The nation's 600,000 postal workers will get a little somthing extra in their paycheck envelope this week: a note from the boss saying that it is illegal to strike Uncle Sam and that nobody who gets involved in a walkout can keep on walking.
Purpose of the insert, planned for this final paycheck before the Monday midnight expiration of the contract between the Postal Service and its heavily unionized work force, is to prevent (officials hope) a strike if no agreement is reached between the Postal Service and the four unions now yelling at each other across the bargaining table.
The two unions representing about 400,000 postal workers -- the National Association of Letter Carriers and American Postal Workers Union -- both have membership mandates they say no-contract, no-work.
Even if tentative agreement is reached before Monday it could be weeks before union members can vote, by mail, whether to accept or reject. Postmaster General William Bogler, himself an up-from-the-ranks mailman, wants to be sure the mails keep moving for the health of the government-owned corporation and the nation's economy.
On a typical day, 336 million items, from Social Security checks to diamonds, go through the U.S. mail system. A breakdown anywhere like New York City, which handles more mail than the British Isles, could cause a logjam delaying everything from rent checks to veterans payments.
Bogler's memo to employes will say the Postal Service is "committed" to an on-time contract (unions say he delayed bargaining for nearly seven weeks) and that "it is important that all postal employes recognize that there are orderly and peaceful procedures provided . . . for resolving an impasse should one arise."
The paycheck insert will advise that strikes are illegal (punishable by dismissal, a $1,000 fine and/or a year and a day in jail) and that management will be much tougher than it was in August 1978 when workers in New Jersey and California staged wildcat walkouts to protest a tentative new contract their leaders had accepted.
More than 200 employes were removed from their jobs. While most were eventually reinstated, some are still unemployed and can never again work for any government agency. Bolger's note says "you should be aware that any employe who in any manner participates in a strike or other illegal job action will be discharged."
Members of the National Rural Letter Carriers Association, also in the bargaining talks, got their monthly magazines yesterday with a plea from their leaders to cool it. NRLCA made clear it will have no part of a strike.
While grateful for the NRLCA stance, postal officials realize that worker militancy is concentrated in big cities and bulk mail centers, the giant mail-moving factories where rural carriers are as rare as polar bears in the Congo.
There is a good chance that the Bolger insert will futher inflame hit-the-bricks advocates in Philadelphia, San Francisco, Chicago and, of course, New York City. The first postal strike, which idled more than 150,000 workers, began there on St. Patrick's Day, 1970.
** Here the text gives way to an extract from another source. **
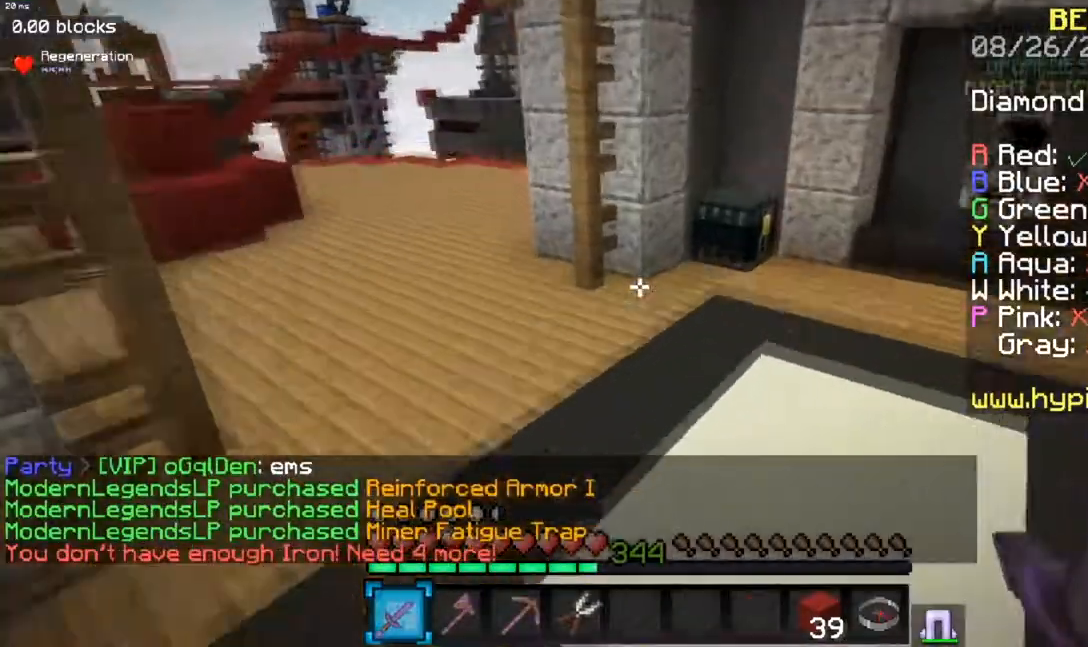
Gameplay with keyboard and mouse; each line is a JSON object with the keys and mouse buttons held at the frame after it. "events" lists presses ("down") and releases ("up") of "a", "d", "s", "space", "w", "mouse_left" and "mouse_right" between this image and that frame as [ms after this image, input, new state], when the widget could be followed in between. "mouse_left", "mouse_right" = the "left", "right" buttons of the "mouse" list. No other keys are recorded. Fast repeated clicks can show as one long hold. Mouse movement is not recorded.
{"keys": ["a", "w"], "mouse": [], "events": [[200, "space", "up"], [401, "a", "down"]]}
The leaders of the militant New York area local during that strike were Vincent Sombrotto, representing workers in the Letter Carriers union, and Morris Biller, representing employes of the APWU. The regional postal official on the spot was one Bill Bolger.
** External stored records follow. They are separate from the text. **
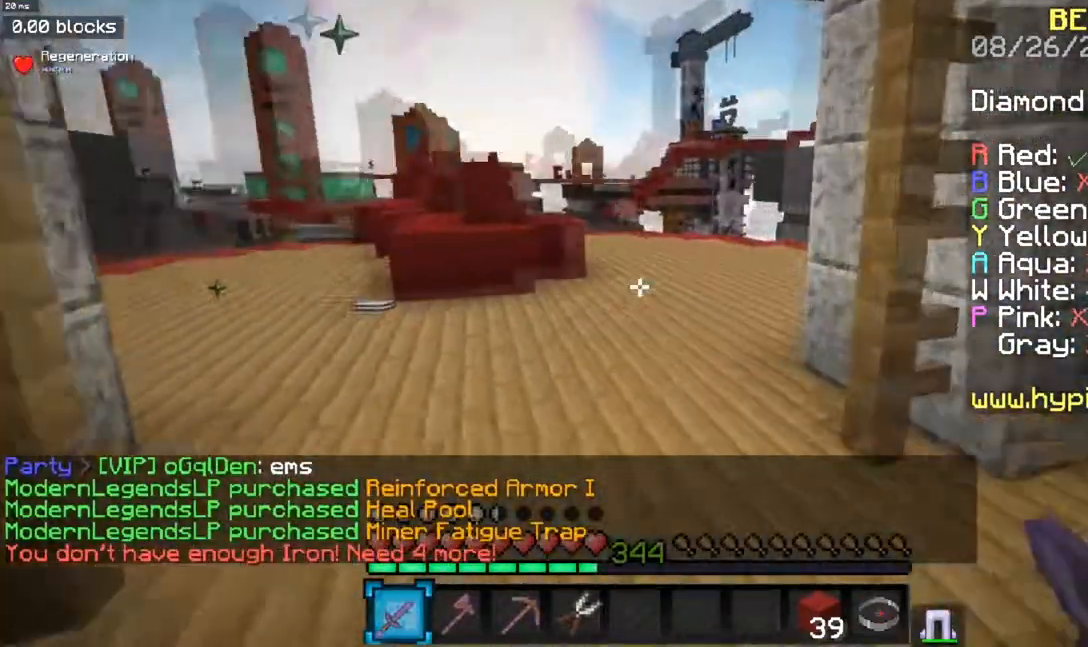
{"keys": [], "mouse": [], "events": [[217, "a", "up"], [217, "w", "up"]]}
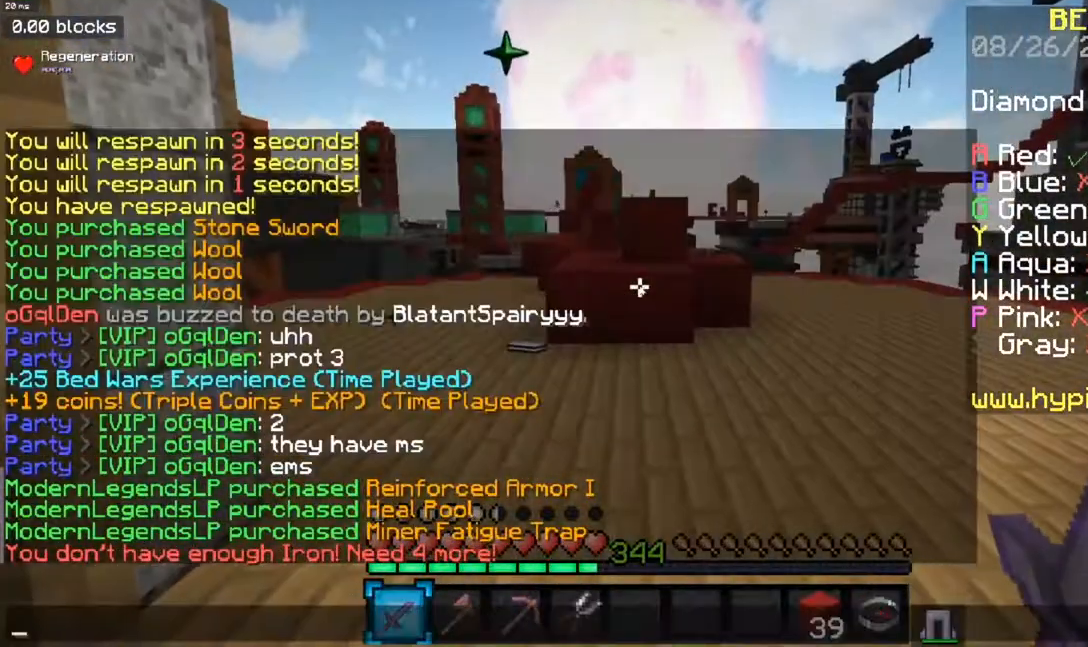
{"keys": [], "mouse": [], "events": []}
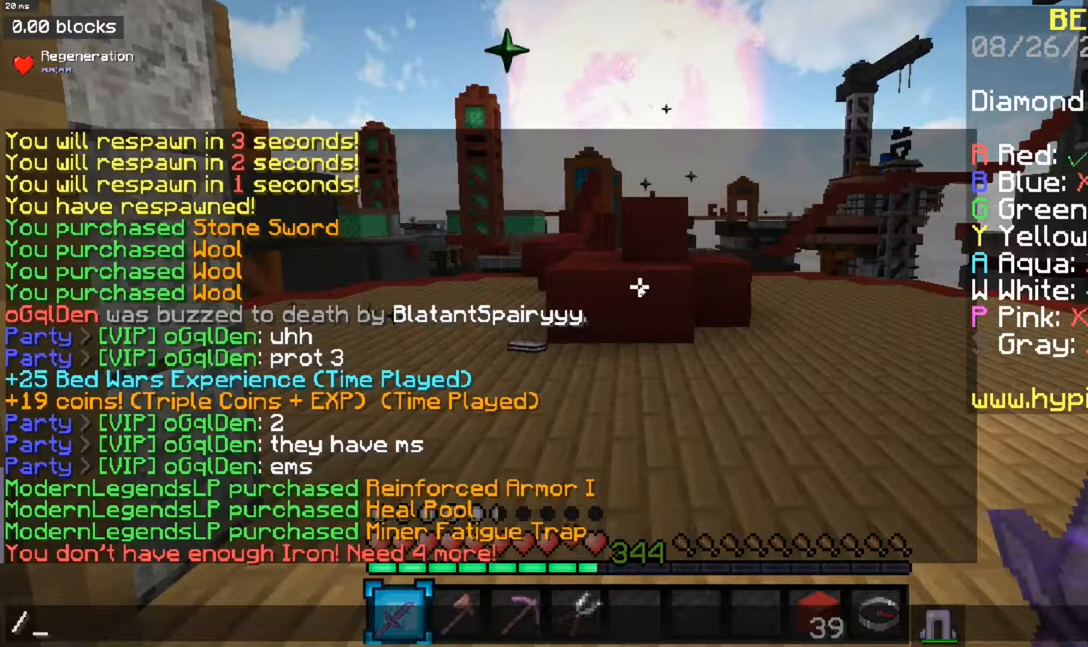
{"keys": [], "mouse": [], "events": []}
Today Bogler sits in Benjamin Franklin's old seat. Sombrotto is the national president of the Letter Carriers. Biller heads the APWU. All three got where they are today by telling their constituents "never again!"
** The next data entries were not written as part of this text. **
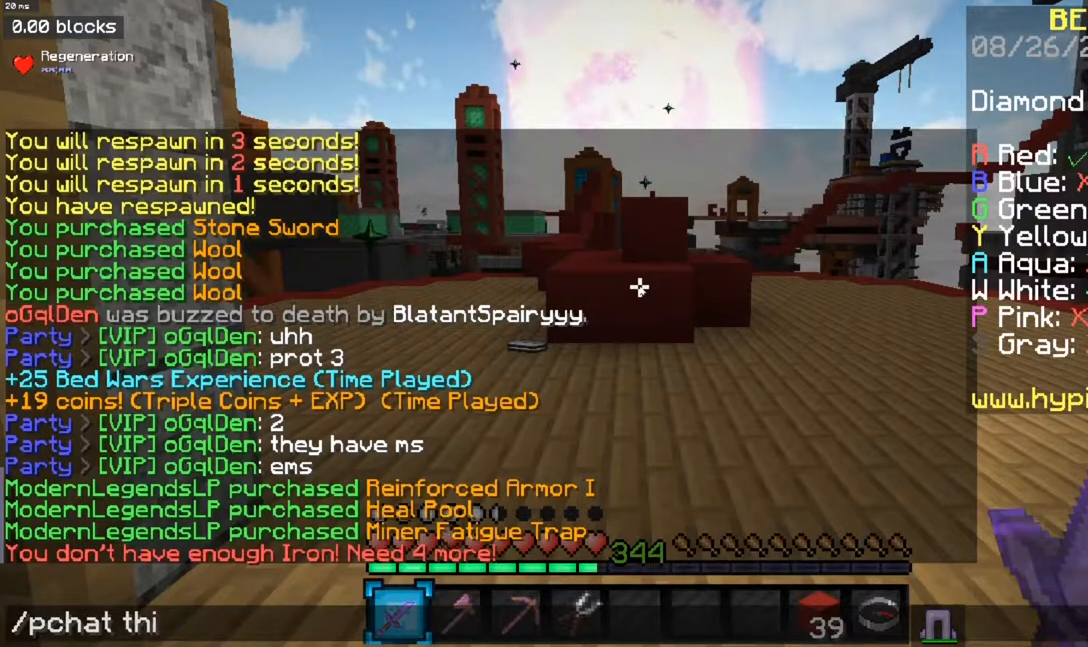
{"keys": [], "mouse": [], "events": []}
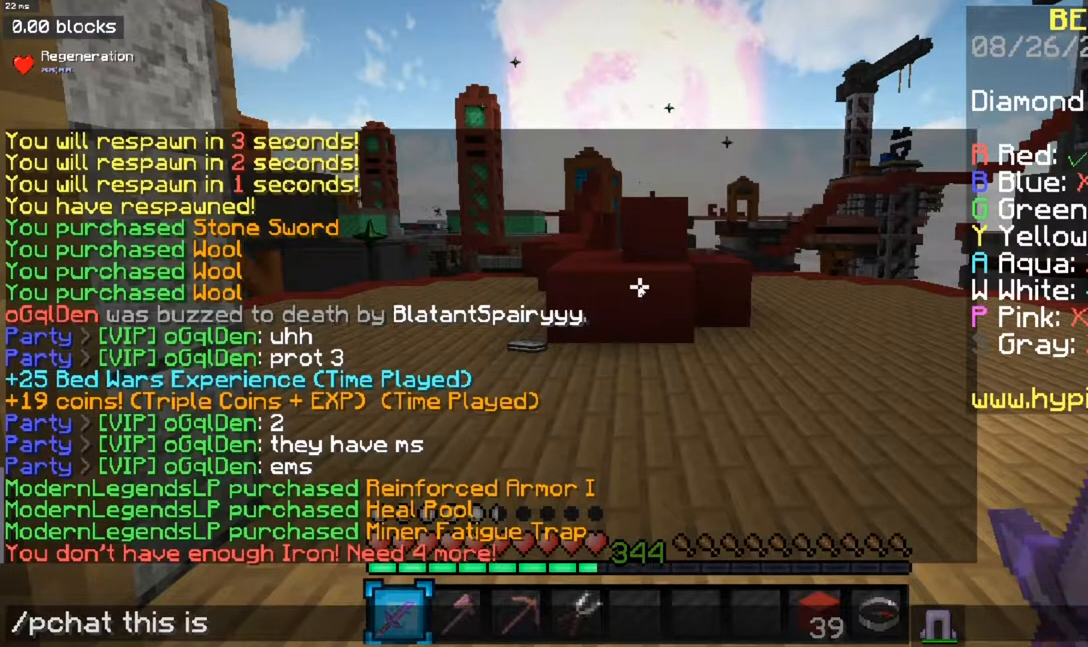
{"keys": [], "mouse": [], "events": []}
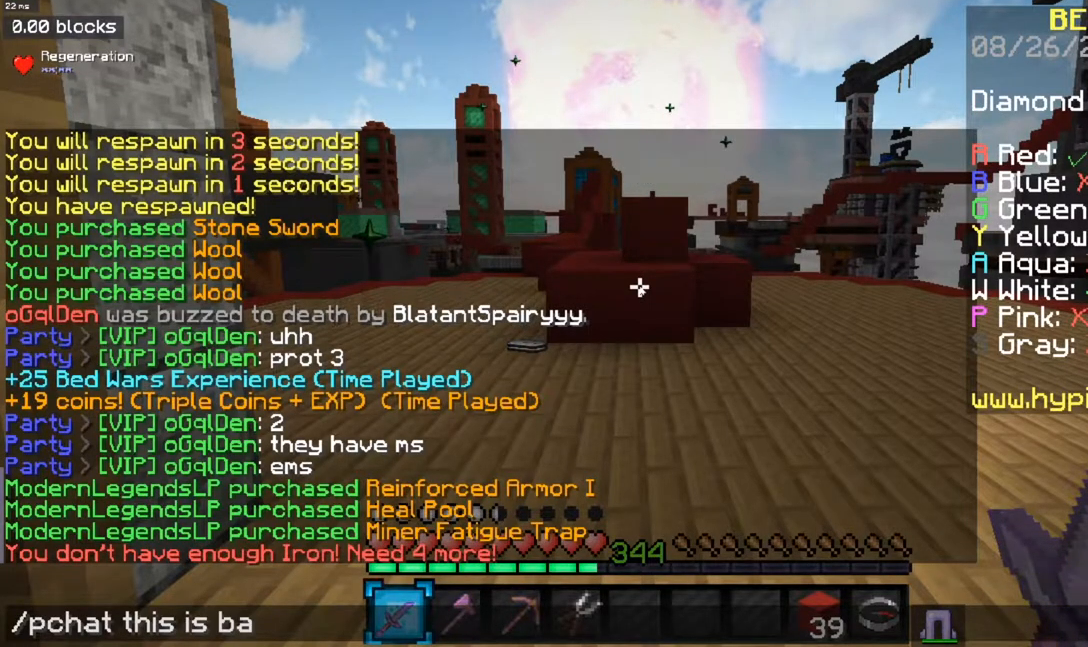
{"keys": [], "mouse": [], "events": [[250, "w", "down"], [400, "w", "up"]]}
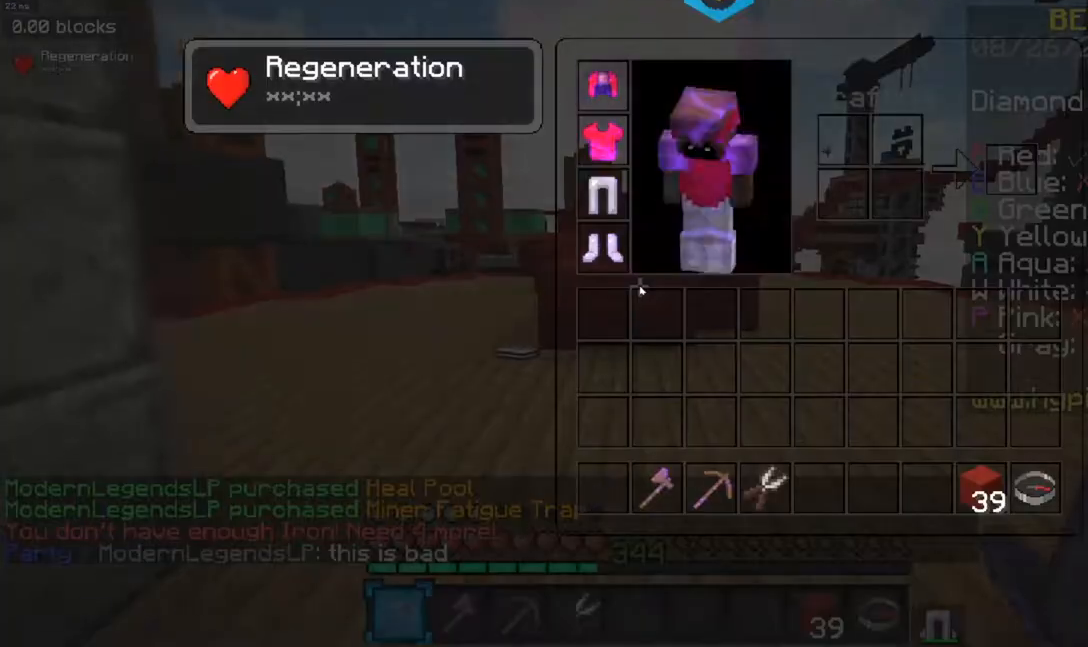
{"keys": ["w"], "mouse": [], "events": [[367, "w", "down"]]}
New Yorkers Biller and Sombrotto turned their "soft" predecessors out, and say the won't take any guff or an unsatisfactory contract from the Postal Service. Bolger is also a "never again" type, becoming postmaster general because he is a tough insider who will not back down from a strike, or forgive any employe who participates. This is going to be a long, macho week for people who move the mail and their customers.